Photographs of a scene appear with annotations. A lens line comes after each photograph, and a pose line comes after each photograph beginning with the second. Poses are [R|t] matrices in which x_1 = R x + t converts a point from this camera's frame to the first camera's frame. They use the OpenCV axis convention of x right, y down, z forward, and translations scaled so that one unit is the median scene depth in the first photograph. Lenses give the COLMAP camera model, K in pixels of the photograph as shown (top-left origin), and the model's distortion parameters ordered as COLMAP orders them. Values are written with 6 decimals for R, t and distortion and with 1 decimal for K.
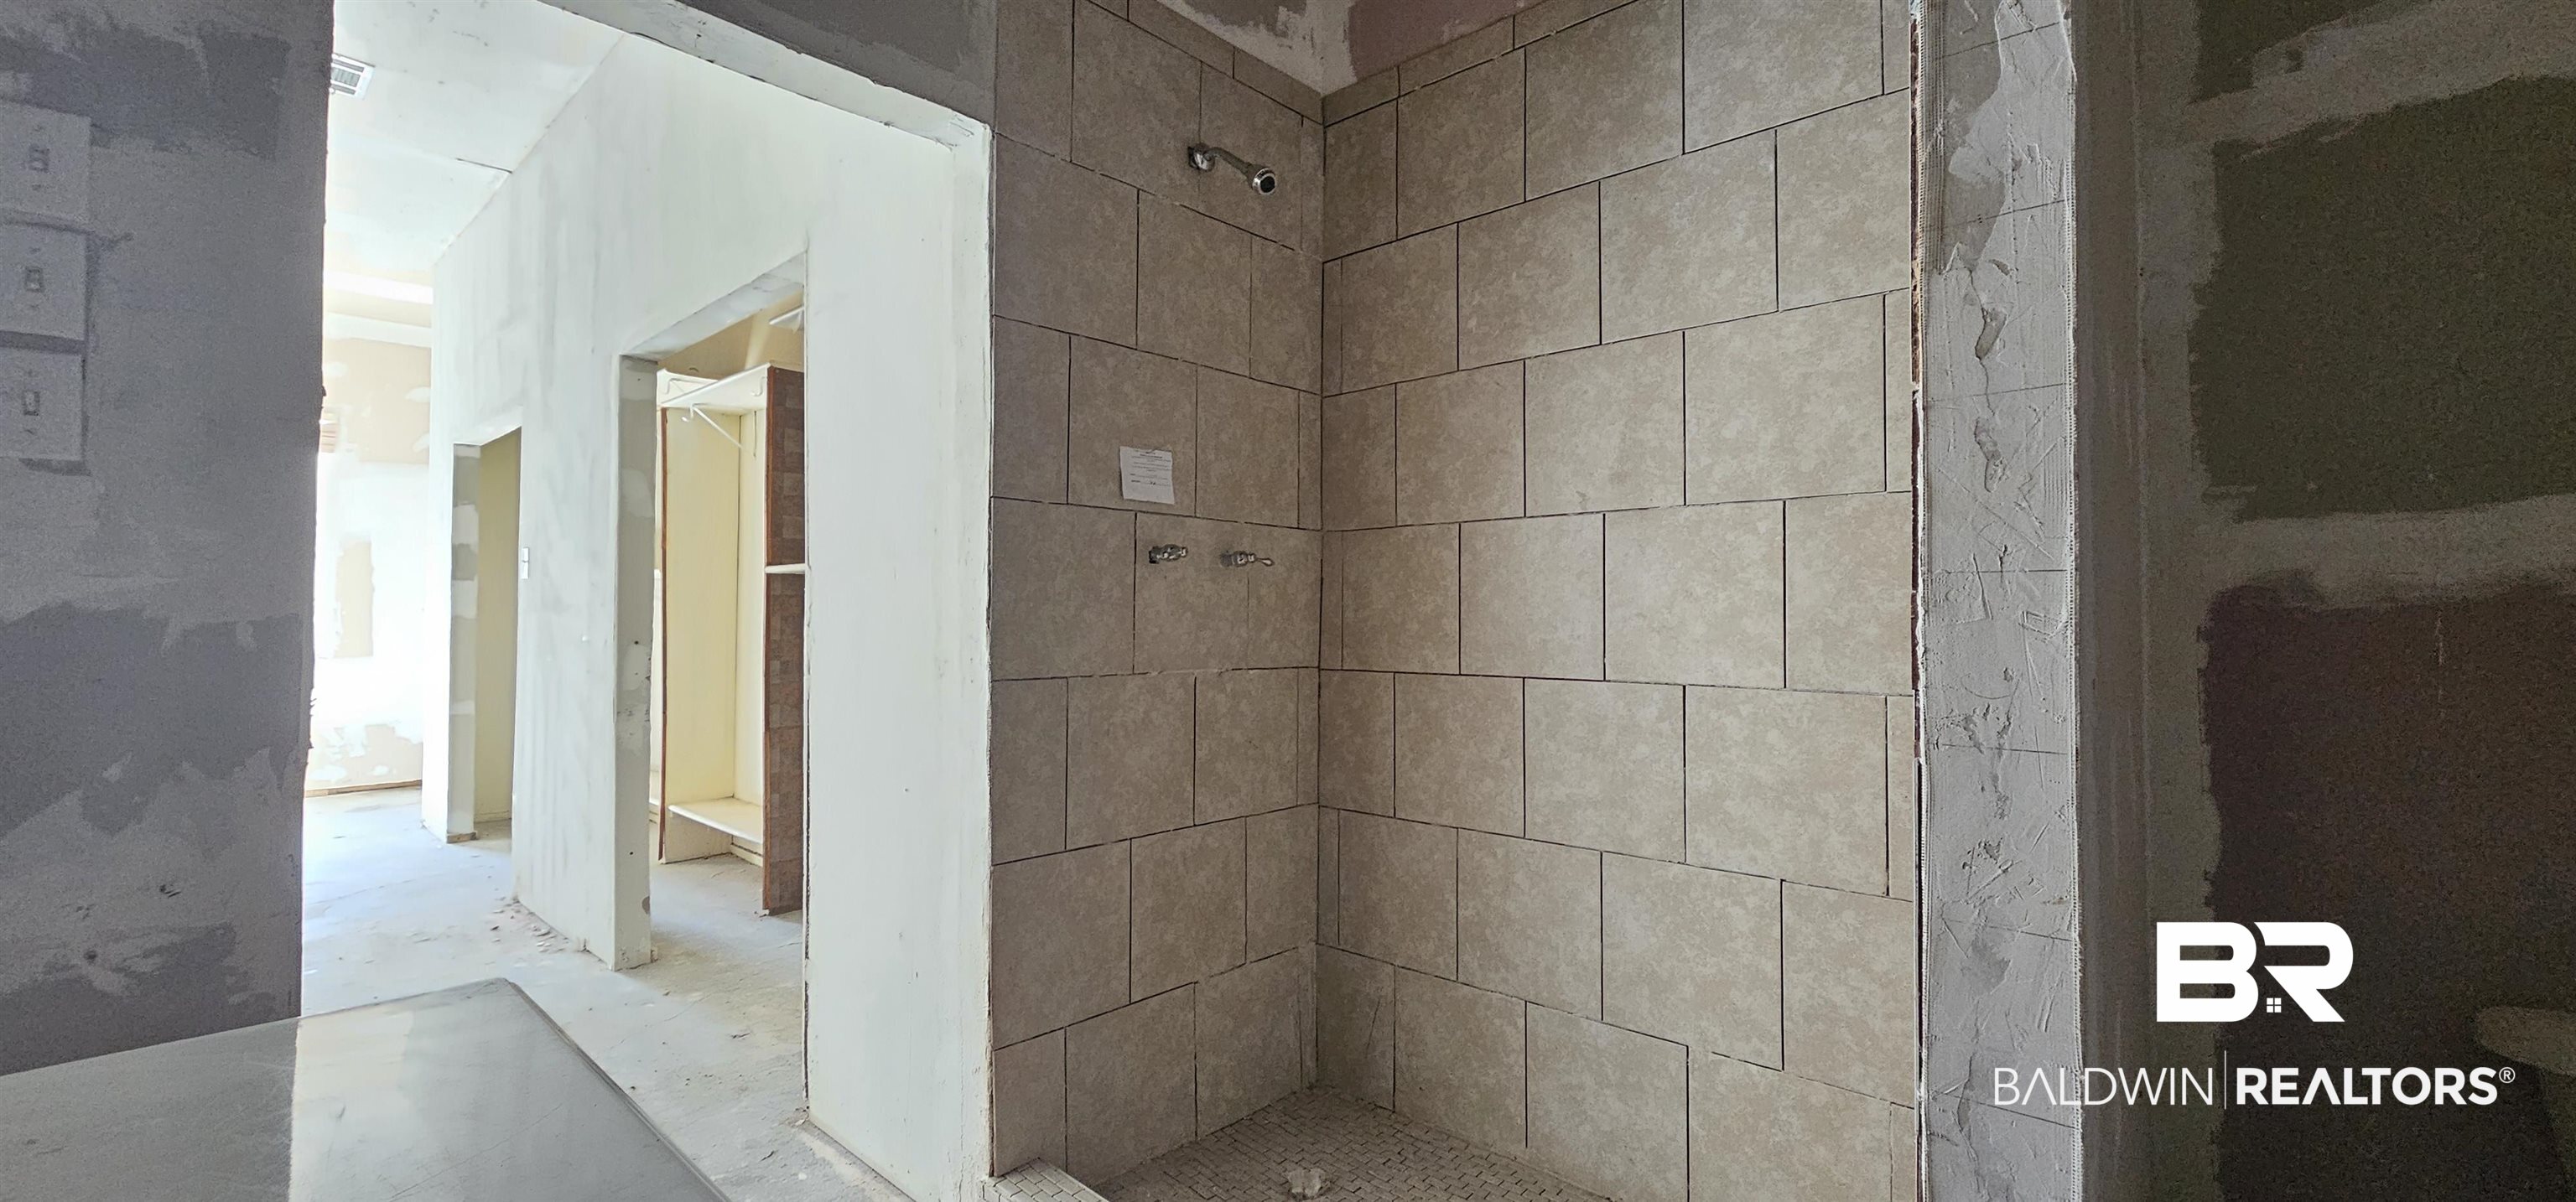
lens RADIAL K [[1055.4, 0, 1280.3], [0, 1055.4, 593.0], [0, 0, 1]] dist [-0.001122, 0.001298]
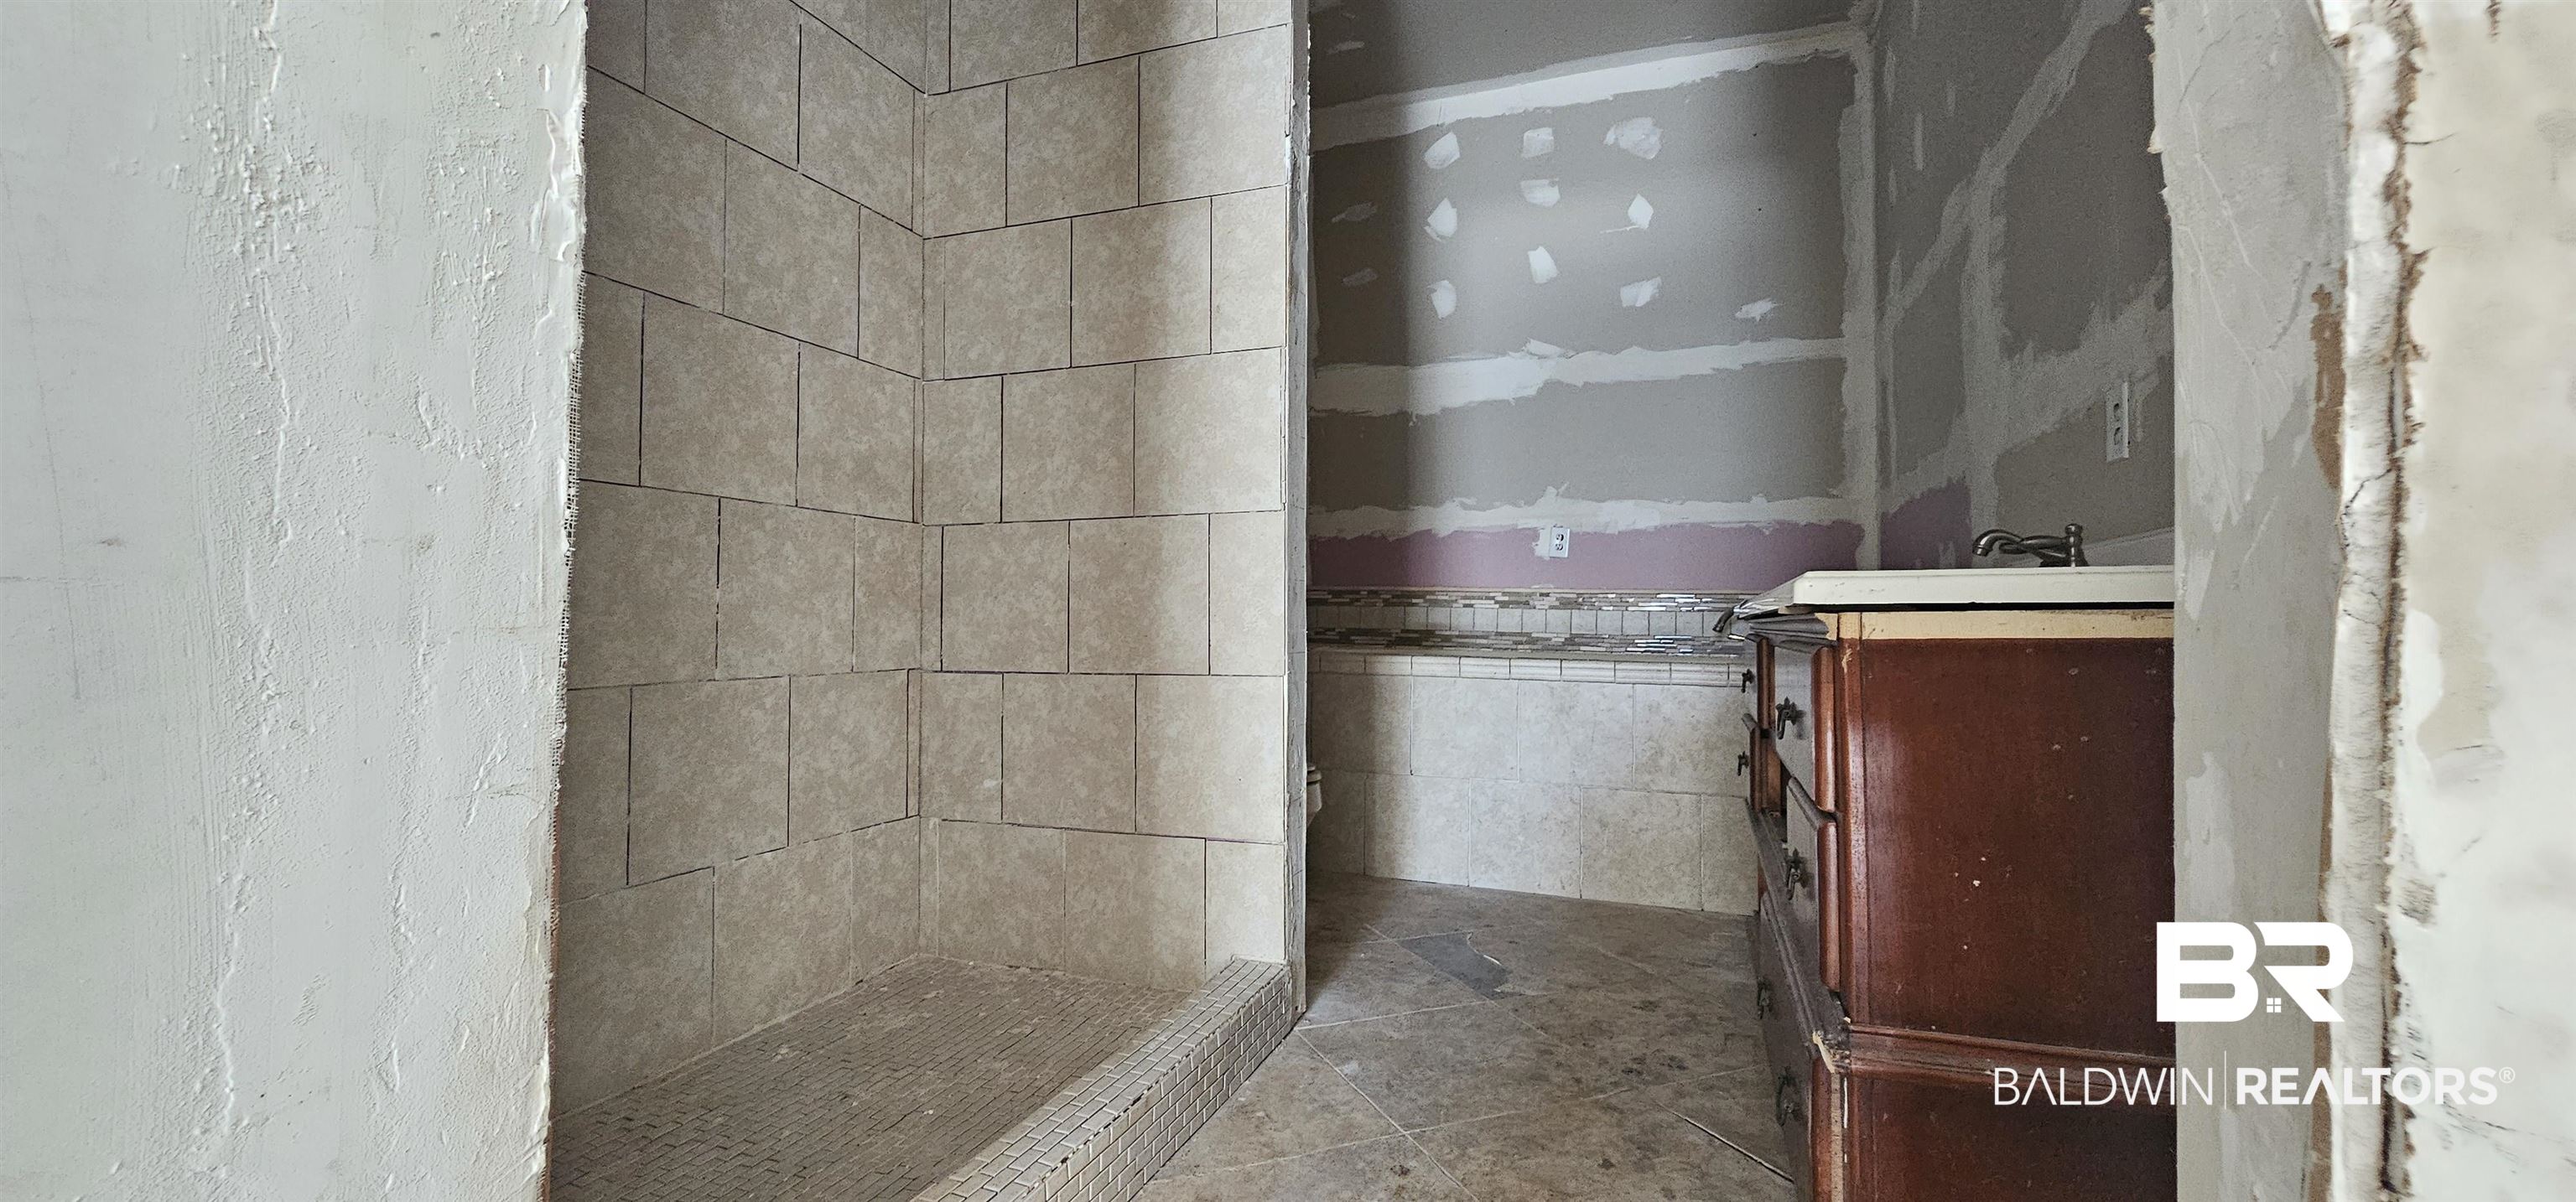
lens RADIAL K [[1055.4, 0, 1276.4], [0, 1055.4, 592.6], [0, 0, 1]] dist [-0.001122, 0.001298]
pose [[-0.365822, 0.020490, 0.930459, -1.490340], [-0.026461, 0.999124, -0.032406, 0.404057], [-0.930309, -0.036476, -0.364959, 1.831102]]
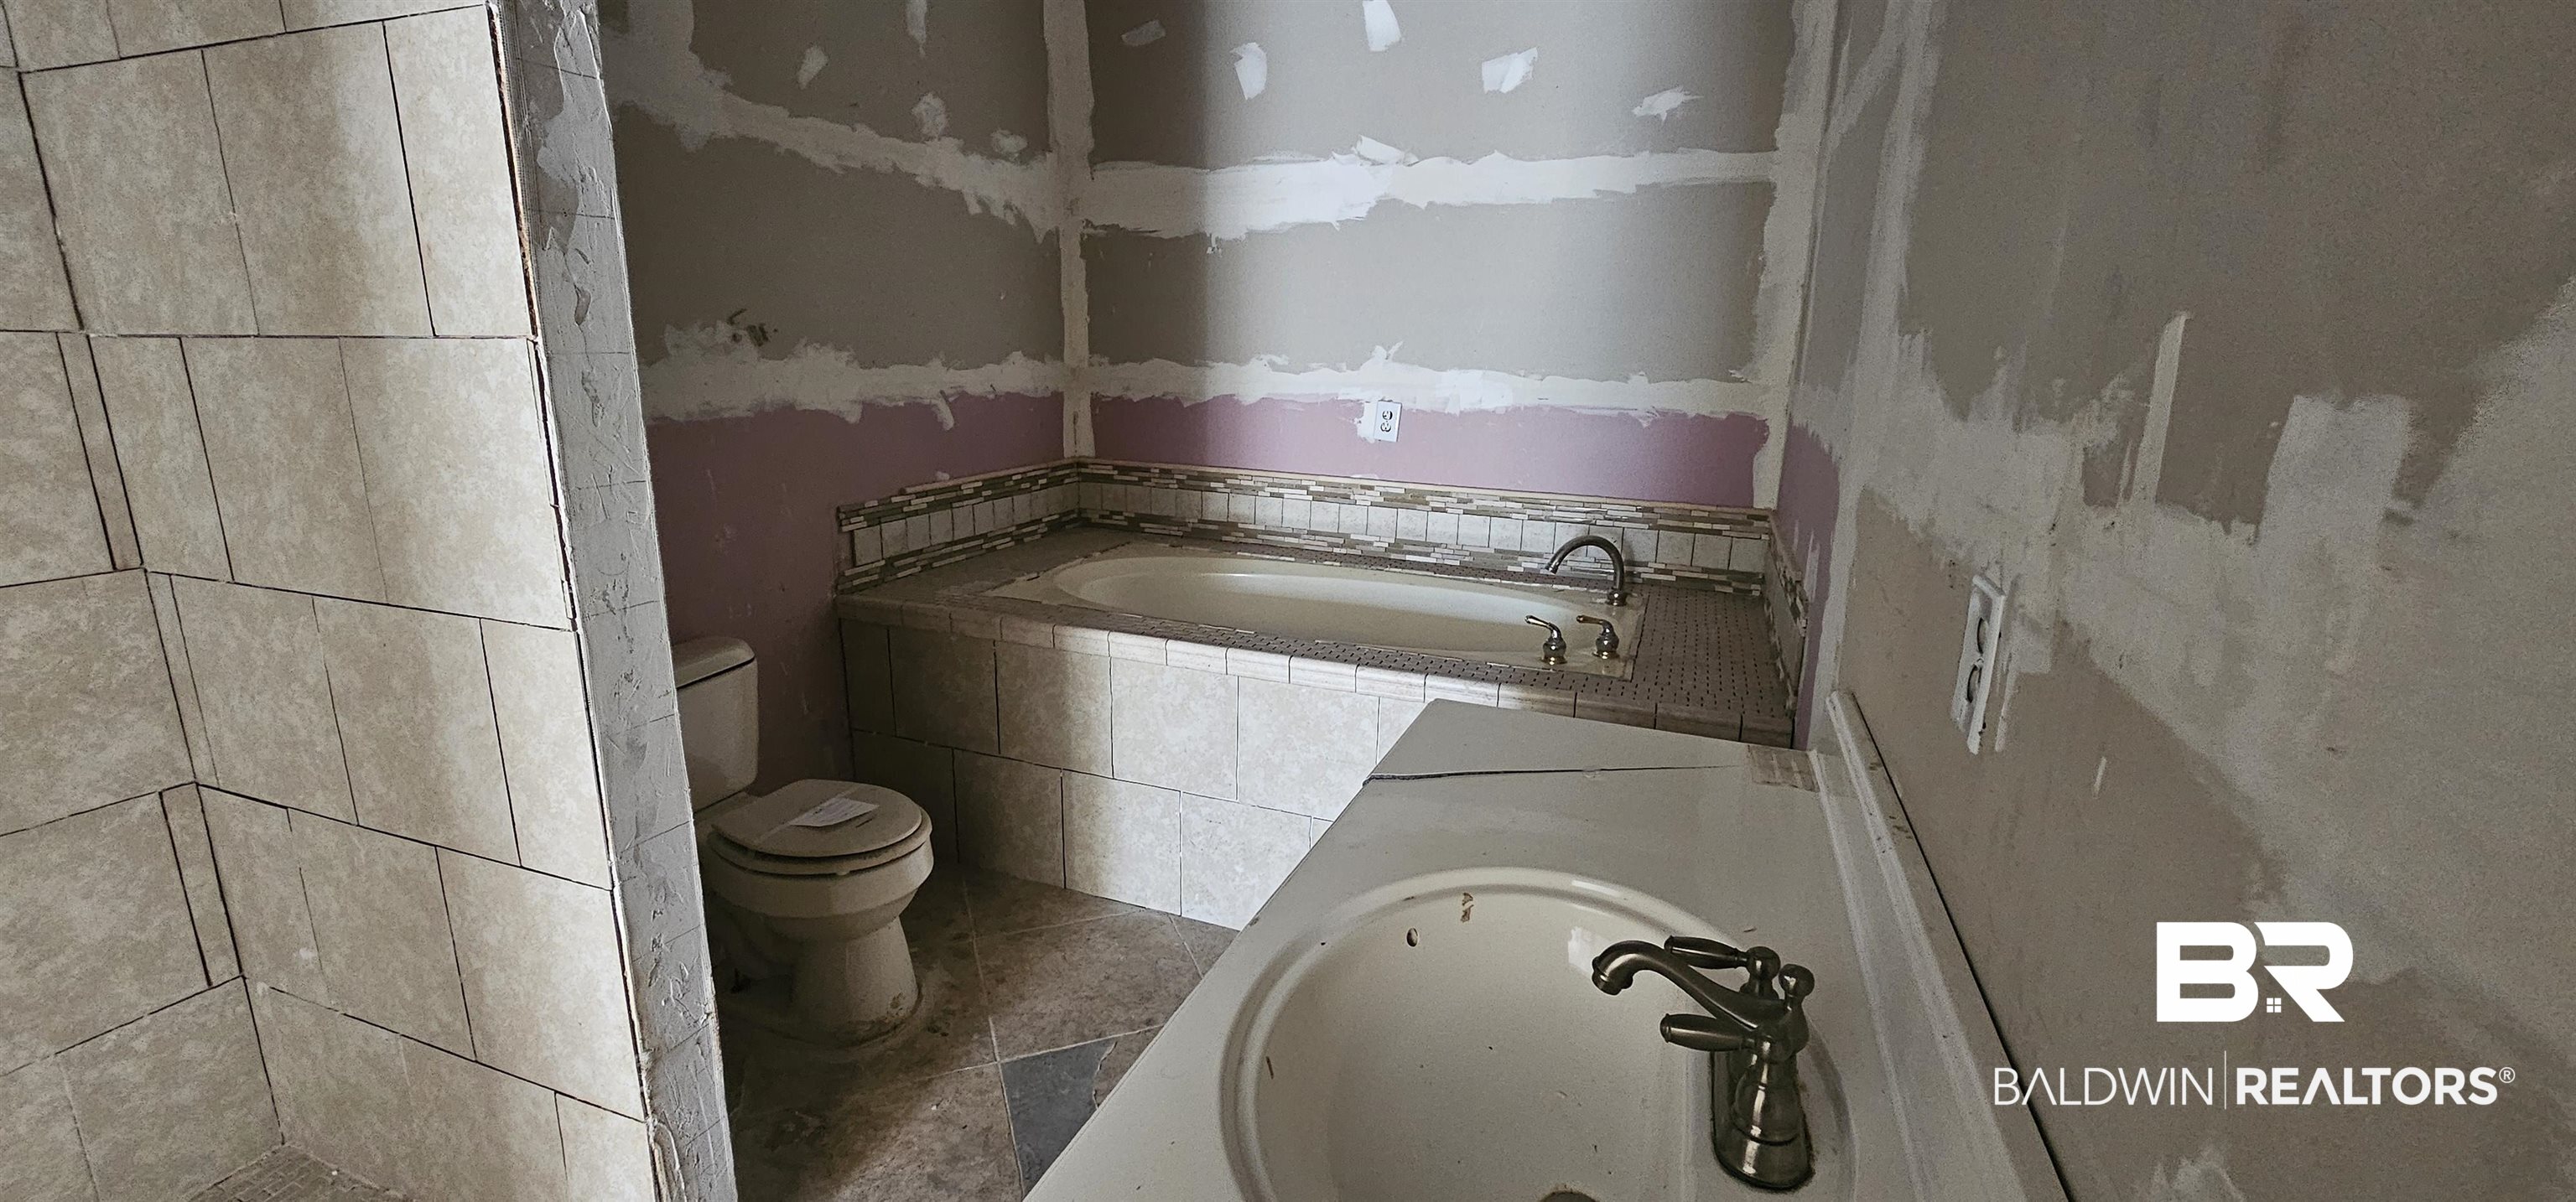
lens RADIAL K [[1055.4, 0, 1276.0], [0, 1055.4, 596.7], [0, 0, 1]] dist [-0.001122, 0.001298]
pose [[-0.355540, -0.223403, 0.907569, -0.889087], [-0.035452, 0.973539, 0.225754, -0.212428], [-0.933988, 0.048089, -0.354052, 0.646068]]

--- Problem ---
Please set down every line of the listing verbatim, excluding its pictures.

--- Solution ---
Photographs of a scene appear with annotations. A lens line comes after each photograph, and a pose line comes after each photograph beginning with the second. Poses are [R|t] matrices in which x_1 = R x + t converts a point from this camera's frame to the first camera's frame. They use the OpenCV axis convention of x right, y down, z forward, and translations scaled so that one unit is the median scene depth in the first photograph. Lenses give the COLMAP camera model, K in pixels of the photograph as shown (top-left origin), and the model's distortion parameters ordered as COLMAP orders them. Values are written with 6 decimals for R, t and distortion and with 1 decimal for K.
lens RADIAL K [[1055.4, 0, 1280.3], [0, 1055.4, 593.0], [0, 0, 1]] dist [-0.001122, 0.001298]
lens RADIAL K [[1055.4, 0, 1276.4], [0, 1055.4, 592.6], [0, 0, 1]] dist [-0.001122, 0.001298]
pose [[-0.365822, 0.020490, 0.930459, -1.490340], [-0.026461, 0.999124, -0.032406, 0.404057], [-0.930309, -0.036476, -0.364959, 1.831102]]
lens RADIAL K [[1055.4, 0, 1276.0], [0, 1055.4, 596.7], [0, 0, 1]] dist [-0.001122, 0.001298]
pose [[-0.355540, -0.223403, 0.907569, -0.889087], [-0.035452, 0.973539, 0.225754, -0.212428], [-0.933988, 0.048089, -0.354052, 0.646068]]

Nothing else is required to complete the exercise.